24–28 Thus, earlier studies of smoking and breast cancer may have failed to find an association with risk because too few women included started smoking at a young age or had smoked at sufficient intensities or durations to detect an association. The interaction between alcohol consumption and smoking in relation to contralateral breast cancer observed here has not been previously reported. While our study had limited statistical power to assess interactions, our results suggest that smoking may confer an increased risk of contralateral breast cancer independent of alcohol use, alcohol's effect may depend on concurrent smoking, and women with higher levels of alcohol consumption who are current smokers may have particularly high risks of contralateral breast cancer. However, these relationships require confirmation.
A potential limitation of all patient-control studies is recall bias. Our BMI results were not impacted by this bias because our primary source of anthropometric data was medical records and risks were unchanged when analyses were restricted to data only from medical records. In contrast, data on smoking and alcohol use could not be reliably obtained from medical records and so analyses are based only on self-reported data. Consequently, data from enrolled deceased women could not be included. The extent of the potential resulting biases is unknown. Encouragingly, when we restricted our BMI analyses to self-reported data from alive women, the same association was observed when women with a BMI ≥ 30 kg/m2 at first breast cancer diagnosis were compared with women with a BMI lower than 25 kg/m2 (OR based on medical record data including both alive and deceased women: 1.6; 95% CI, 1.1 to 2.2 v OR based on self-reported data from alive women only: 1.6; 95% CI, 1.0 to 2.5). Given the considerable correlation within our three exposures between the two time points of interest, date of first breast cancer diagnosis and reference date (particularly for BMI and alcohol use), it was difficult to evaluate how changes in these exposures over time influenced contralateral breast cancer risk. However, in a subanalysis of women who were current smokers at the time of their first breast cancer diagnosis, but had quit smoking by reference date, the fact that they were current smokers at their first breast cancer diagnosis did not impact their risk of contralateral breast cancer. This suggests that recency of smoking may be most relevant to contralateral breast cancer risk. With respect to the generalizability of our results, this study was limited to women with ER+ first primary breast cancers, so the extent to which the risk factors studied influence risk of contralateral breast cancer among women with ER-negative first breast cancers could not be assessed. Also, this study included women diagnosed with their first breast cancer as long ago as 1990 when patterns or hormone therapy use were different then they are now. As a result fewer women ever used hormone therapy, or used if for a duration conferring maximal clinical benefit, than women today. While our analyses were adjusted for use of hormone therapy, interactions with hormone therapy could not be assessed given the size of our study.

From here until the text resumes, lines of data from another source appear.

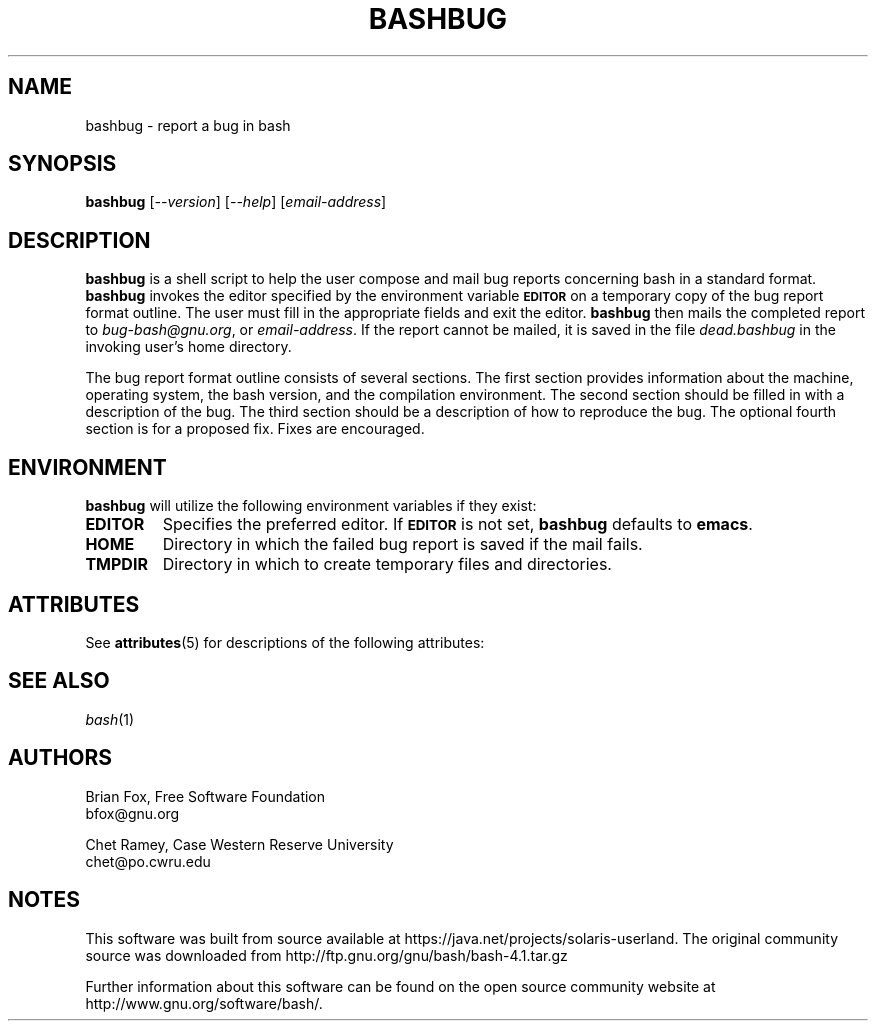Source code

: '\" te
.\"
.\" MAN PAGE COMMENTS to
.\"
.\"     Chet Ramey
.\"     Case Western Reserve University
.\"     chet@po.cwru.edu
.\"
.\"     Last Change: Tue Apr  3 15:46:30 EDT 2007
.\"
.TH BASHBUG 1 "1998 July 30" "GNU Bash-4.0"
.SH NAME
bashbug \- report a bug in bash
.SH SYNOPSIS
\fBbashbug\fP [\fI--version\fP] [\fI--help\fP] [\fIemail-address\fP]
.SH DESCRIPTION
.B bashbug
is a shell script to help the user compose and mail bug reports
concerning bash in a standard format.
.B bashbug
invokes the editor specified by the environment variable
.SM
.B EDITOR
on a temporary copy of the bug report format outline. The user must
fill in the appropriate fields and exit the editor.
.B bashbug
then mails the completed report to \fIbug-bash@gnu.org\fP, or
\fIemail-address\fP.  If the report cannot be mailed, it is saved in the
file \fIdead.bashbug\fP in the invoking user's home directory.
.PP
The bug report format outline consists of several sections.  The first
section provides information about the machine, operating system, the
bash version, and the compilation environment.  The second section
should be filled in with a description of the bug.  The third section
should be a description of how to reproduce the bug.  The optional
fourth section is for a proposed fix.  Fixes are encouraged.
.SH ENVIRONMENT
.B bashbug
will utilize the following environment variables if they exist:
.TP
.B EDITOR
Specifies the preferred editor. If
.SM
.B EDITOR
is not set,
.B bashbug
defaults to
.BR emacs .
.TP
.B HOME
Directory in which the failed bug report is saved if the mail fails.
.TP
.B TMPDIR
Directory in which to create temporary files and directories.

.\" Oracle has added the ARC stability level to this manual page
.SH ATTRIBUTES
See
.BR attributes (5)
for descriptions of the following attributes:
.sp
.TS
box;
cbp-1 | cbp-1
l | l .
ATTRIBUTE TYPE	ATTRIBUTE VALUE 
=
Availability	shell/bash
=
Stability	Volatile
.TE 
.PP
.SH "SEE ALSO"
.TP
\fIbash\fP(1)
.SH AUTHORS
Brian Fox, Free Software Foundation
.br
bfox@gnu.org
.PP
Chet Ramey, Case Western Reserve University
.br
chet@po.cwru.edu


.SH NOTES

.\" Oracle has added source availability information to this manual page
This software was built from source available at https://java.net/projects/solaris-userland.  The original community source was downloaded from  http://ftp.gnu.org/gnu/bash/bash-4.1.tar.gz

Further information about this software can be found on the open source community website at http://www.gnu.org/software/bash/.
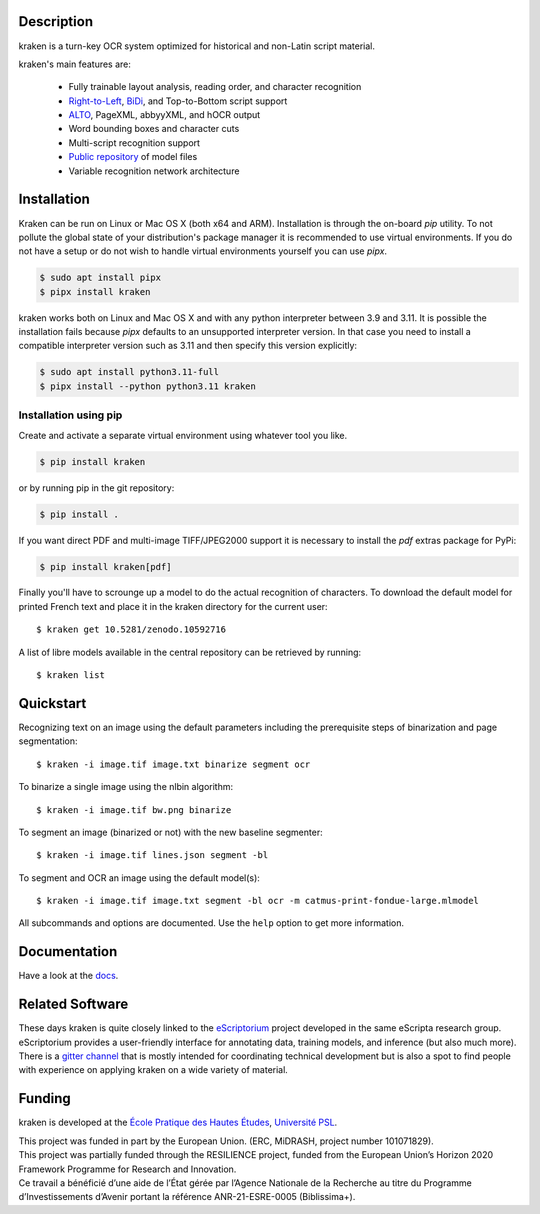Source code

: Description
===========

.. image:: https://github.com/mittagessen/kraken/actions/workflows/test.yml/badge.svg
    :target: https://github.com/mittagessen/kraken/actions/workflows/test.yml

kraken is a turn-key OCR system optimized for historical and non-Latin script
material.

kraken's main features are:

  - Fully trainable layout analysis, reading order, and character recognition
  - `Right-to-Left <https://en.wikipedia.org/wiki/Right-to-left>`_, `BiDi
    <https://en.wikipedia.org/wiki/Bi-directional_text>`_, and Top-to-Bottom
    script support
  - `ALTO <https://www.loc.gov/standards/alto/>`_, PageXML, abbyyXML, and hOCR
    output
  - Word bounding boxes and character cuts
  - Multi-script recognition support
  - `Public repository <https://zenodo.org/communities/ocr_models>`_ of model files
  - Variable recognition network architecture

Installation
============

Kraken can be run on Linux or Mac OS X (both x64 and ARM). Installation is
through the on-board *pip* utility. To not pollute the global state of your
distribution's package manager it is recommended to use virtual environments.
If you do not have a setup or do not wish to handle virtual environments
yourself you can use `pipx`.

.. code-block:: console

   $ sudo apt install pipx
   $ pipx install kraken

kraken works both on Linux and Mac OS X and with any python interpreter between
3.9 and 3.11. It is possible the installation fails because `pipx` defaults to
an unsupported interpreter version. In that case you need to install a
compatible interpreter version such as 3.11 and then specify this version
explicitly:

.. code-block:: console

   $ sudo apt install python3.11-full
   $ pipx install --python python3.11 kraken


Installation using pip
----------------------

Create and activate a separate virtual environment using whatever tool you
like.

.. code-block:: console

  $ pip install kraken

or by running pip in the git repository:

.. code-block:: console

  $ pip install .

If you want direct PDF and multi-image TIFF/JPEG2000 support it is necessary to
install the `pdf` extras package for PyPi:

.. code-block:: console

   $ pip install kraken[pdf]

Finally you'll have to scrounge up a model to do the actual recognition of
characters. To download the default model for printed French text and place it
in the kraken directory for the current user:

::

  $ kraken get 10.5281/zenodo.10592716

A list of libre models available in the central repository can be retrieved by
running:

::

  $ kraken list

Quickstart
==========

Recognizing text on an image using the default parameters including the
prerequisite steps of binarization and page segmentation:

::

  $ kraken -i image.tif image.txt binarize segment ocr

To binarize a single image using the nlbin algorithm:

::

  $ kraken -i image.tif bw.png binarize

To segment an image (binarized or not) with the new baseline segmenter:

::

  $ kraken -i image.tif lines.json segment -bl


To segment and OCR an image using the default model(s):

::

  $ kraken -i image.tif image.txt segment -bl ocr -m catmus-print-fondue-large.mlmodel

All subcommands and options are documented. Use the ``help`` option to get more
information.

Documentation
=============

Have a look at the `docs <https://kraken.re>`_.

Related Software
================

These days kraken is quite closely linked to the `eScriptorium
<https://gitlab.com/scripta/escriptorium/>`_ project developed in the same eScripta research
group. eScriptorium provides a user-friendly interface for annotating data,
training models, and inference (but also much more). There is a `gitter channel
<https://gitter.im/escripta/escriptorium>`_ that is mostly intended for
coordinating technical development but is also a spot to find people with
experience on applying kraken on a wide variety of material.

Funding
=======

kraken is developed at the `École Pratique des Hautes Études <https://www.ephe.psl.eu>`_, `Université PSL <https://www.psl.eu>`_.

.. container:: twocol

   .. container::

        .. image:: https://raw.githubusercontent.com/mittagessen/kraken/main/docs/_static/normal-reproduction-low-resolution.jpg
          :width: 100
          :alt: Co-financed by the European Union

   .. container::

        This project was funded in part by the European Union. (ERC, MiDRASH,
        project number 101071829).

.. container:: twocol

   .. container::

        .. image:: https://raw.githubusercontent.com/mittagessen/kraken/main/docs/_static/normal-reproduction-low-resolution.jpg
          :width: 100
          :alt: Co-financed by the European Union

   .. container::

        This project was partially funded through the RESILIENCE project, funded from
        the European Union’s Horizon 2020 Framework Programme for Research and
        Innovation.


.. container:: twocol

   .. container::

      .. image:: https://projet.biblissima.fr/sites/default/files/2021-11/biblissima-baseline-sombre-ia.png
         :width: 400
         :alt: Received funding from the Programme d’investissements d’Avenir

   .. container::

        Ce travail a bénéficié d’une aide de l’État gérée par l’Agence Nationale de la
        Recherche au titre du Programme d’Investissements d’Avenir portant la référence
        ANR-21-ESRE-0005 (Biblissima+).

Few studies, most with relatively small sample sizes, have evaluated the influence that potentially modifiable lifestyle factors have on risk of second primary contralateral breast cancer. Identifying such factors could be both of broad public health relevance and of individual importance to the growing number of breast cancer survivors. Our population-based study adds to the limited available literature and suggests that obesity, smoking, and alcohol are all positively related to risk affording breast cancer survivors three means of potentially reducing their risk of contralateral breast cancer.